The toolkit is an adaptation of a German original. NAPK was recently visiting the former GDR, a region where the irresistible rise of the far-right is causing huge problems. I can relate, having spent a few festivals in the same time in Weimar, and saw how creators and producers had to walk on eggshells there.
Deadly
This is also because in Germany, the relationship between politics and art is completely different from here. Subsidy relationships are much more intimate, and political appointments to top cultural posts standard. People who complain here about an abundance of tick boxes and codes should go and talk to artists in Thuringia for fun. That the AfD has dug deep into the art world is terrifying. On the other hand: anyone who dares to criticise Istrael can shake their gig or job too.

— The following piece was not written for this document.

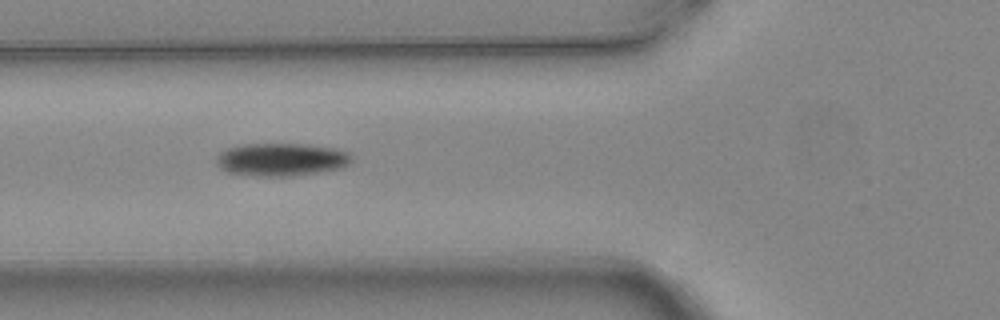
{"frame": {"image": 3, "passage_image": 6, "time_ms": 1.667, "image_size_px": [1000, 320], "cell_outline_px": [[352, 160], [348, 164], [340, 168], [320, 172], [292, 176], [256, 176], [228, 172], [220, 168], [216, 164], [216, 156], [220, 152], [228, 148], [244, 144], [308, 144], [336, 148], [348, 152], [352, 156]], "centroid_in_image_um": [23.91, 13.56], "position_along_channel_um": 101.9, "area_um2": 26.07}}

All issues that are not remotely relevant here, although the Trumpian front in the Dutch parliament would like nothing better than that. We could all see that on 19 January: Culture legislative consultation was useful stage for Trumpist House factions.
Outside the press?
So for now, a little self-censorship in the subsidised performing arts is not the biggest problem. The checks and balances offered by our rule of law are just a little more robust than those across the Atlantic. But ‘Thorbecke’ is no longer sacred and the rule of law can only survive if all concerned continue to believe in it.
So the question is whether juggling figures, pimped-out percentages and phrases like ‘more and more’ will help things move forward. The question is even more whether things should be kept ‘out of the press’. Above all, let's not start demolishing democracy itself.